According to The Associated Press, Sen. Jason Lewis (D-Winchester) said that “we have recognized all along that the best way to really learn about the impact of legalizing marijuana is to spend time on the ground in the state that has the most experience with it, and that is Colorado.” Sen. Lewis chairs the special committee of 10 senators, 8 of whom plan to attend the Colorado visit.

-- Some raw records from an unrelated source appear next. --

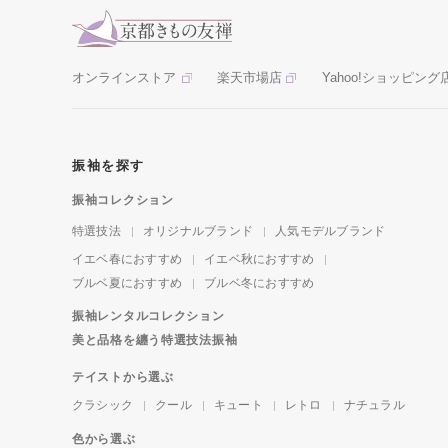
オンラインストア
楽天市場店
Yahoo!ショッピング
振袖を探す
振袖コレクション
特選技法
オリジナルブランド
人気モデルブランド
イエベ春におすすめ
イエベ秋におすすめ
ブルベ夏におすすめ
ブルベ冬におすすめ
振袖レンタルコレクション
美と品格を纏う特選技法振袖
テイストから選ぶ
クラシック
クール
キュート
レトロ
ナチュラル
色から選ぶ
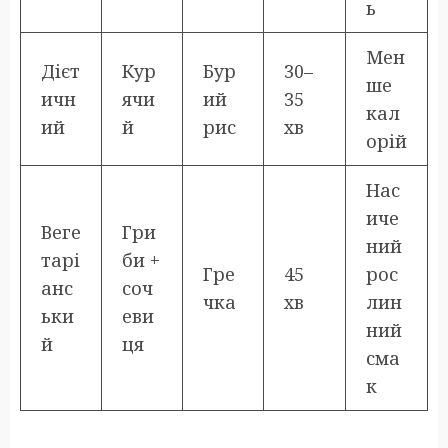
ь
Мен
Дієт
Кур
Бур
30–
ше
ичн
ячи
ий
35
кал
ий
й
рис
хв
орій
Нас
иче
Веге
Гри
ний
тарі
би +
Гре
45
рос
анс
соч
чка
хв
лин
ьки
еви
ний
й
ця
сма
к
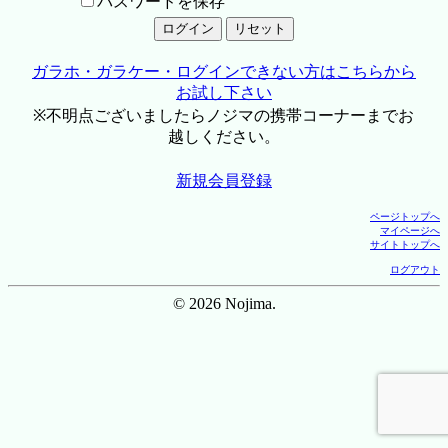
パスワードを保存
ガラホ・ガラケー・ログインできない方はこちらから
お試し下さい
※不明点ございましたらノジマの携帯コーナーまでお
越しください。
新規会員登録
ページトップへ
マイページへ
サイトトップへ
ログアウト
© 2026 Nojima.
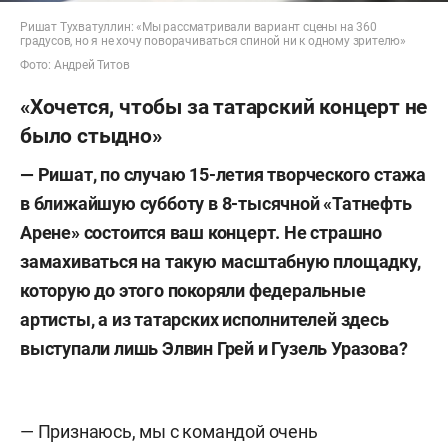
Ришат Тухватуллин: «Мы рассматривали вариант сцены на 360
градусов, но я не хочу поворачиваться спиной ни к одному зрителю»
Фото: Андрей Титов
«Хочется, чтобы за татарский концерт не
было стыдно»
— Ришат, по случаю 15-летия творческого стажа
в ближайшую субботу в 8-тысячной «Татнефть
Арене» состоится ваш концерт. Не страшно
замахиваться на такую масштабную площадку,
которую до этого покоряли федеральные
артисты, а из татарских исполнителей здесь
выступали лишь Элвин Грей и Гузель Уразова?
— Признаюсь, мы с командой очень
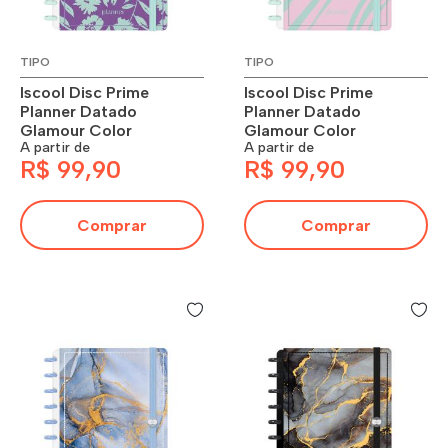
TIPO
TIPO
Iscool Disc Prime
Iscool Disc Prime
Planner Datado
Planner Datado
Glamour Color
Glamour Color
A partir de
A partir de
R$ 99,90
R$ 99,90
Comprar
Comprar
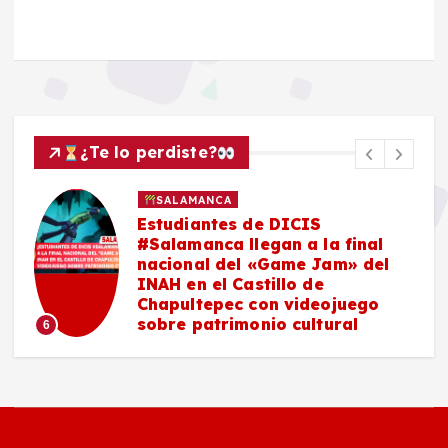
¿Te lo perdiste?
SALAMANCA
Estudiantes de DICIS
#Salamanca llegan a la final
nacional del «Game Jam» del
n
INAH en el Castillo de
n
Chapultepec con videojuego
y
sobre patrimonio cultural
6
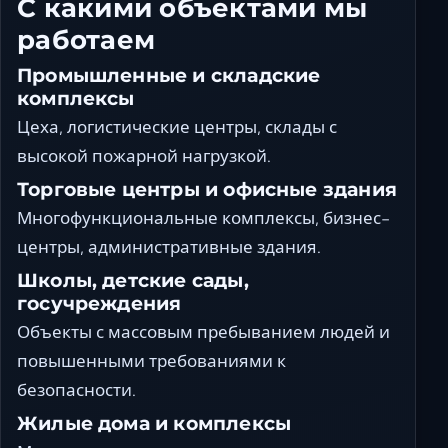
С какими объектами мы
работаем
Промышленные и складские
комплексы
Цеха, логистические центры, склады с
высокой пожарной нагрузкой.
Торговые центры и офисные здания
Многофункциональные комплексы, бизнес-
центры, административные здания.
Школы, детские сады,
госучреждения
Объекты с массовым пребыванием людей и
повышенными требованиями к
безопасности.
Жилые дома и комплексы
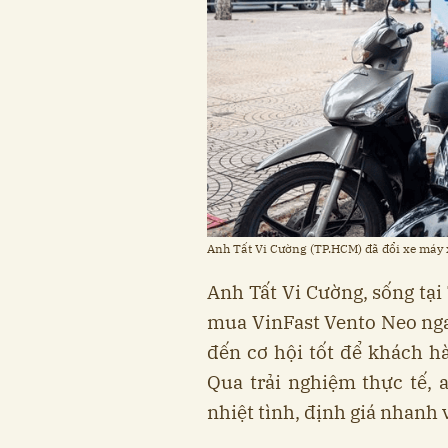
Anh Tất Vi Cường (TP.HCM) đã đổi xe máy x
Anh Tất Vi Cường, sống tại
mua VinFast Vento Neo ngay
đến cơ hội tốt để khách h
Qua trải nghiệm thực tế, a
nhiệt tình, định giá nhanh 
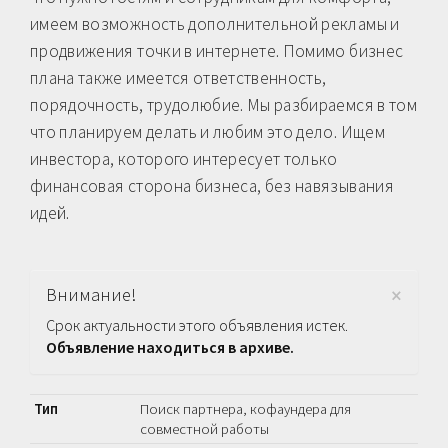
имеем возможность дополнительной рекламы и
продвижения точки в интернете. Помимо бизнес
плана также имеется ответственность,
порядочность, трудолюбие. Мы разбираемся в том
что планируем делать и любим это дело. Ищем
инвестора, которого интересует только
финансовая сторона бизнеса, без навязывания
идей.
×
Внимание!
Срок актуальности этого объявления истек.
Объявление находиться в архиве.
Тип
Поиск партнера, кофаундера для
совместной работы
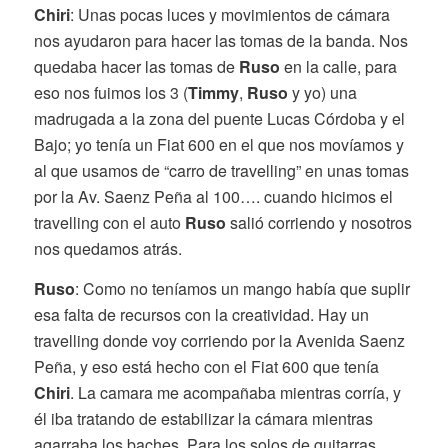
Chiri
: Unas pocas luces y movimientos de cámara
nos ayudaron para hacer las tomas de la banda. Nos
quedaba hacer las tomas de
Ruso
en la calle, para
eso nos fuimos los 3 (
Timmy
,
Ruso
y yo) una
madrugada a la zona del puente Lucas Córdoba y el
Bajo; yo tenía un Fiat 600 en el que nos movíamos y
al que usamos de “carro de travelling” en unas tomas
por la Av. Saenz Peña al 100…. cuando hicimos el
travelling con el auto
Ruso
salió corriendo y nosotros
nos quedamos atrás.
Ruso
: Como no teníamos un mango había que suplir
esa falta de recursos con la creatividad. Hay un
travelling donde voy corriendo por la Avenida Saenz
Peña, y eso está hecho con el Fiat 600 que tenía
Chiri
. La camara me acompañaba mientras corría, y
él iba tratando de estabilizar la cámara mientras
agarraba los baches. Para los solos de guitarras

The committee was formed last year in order to prepare for a possible 2016 proposition that would legalize recreational marijuana in the state. The Campaign to Regulate Marijuana Like Alcohol has collected enough signatures to get the proposal on the ballot. The proposal would allow adults 21 and older to possess up to an ounce of cannabis, which would be subject to a 3.75 percent excises tax on top of Massachusetts’s 6.25 percent sales tax.

The senators plan to meet with Colorado state legislators, regulators and law enforcement officials. “We don’t want to repeat the mistakes and the challenges we had in implementing the medical marijuana question,” said Lewis in reference to bureaucratic delays that affected the opening of Massachusetts dispensaries.

Gov. Charlie Baker, a Republican, and Attorney General Maura Healey, a Democrat, have both come out against the proposed ballot measure; Baker said he is “unalterably opposed” to marijuana legalization.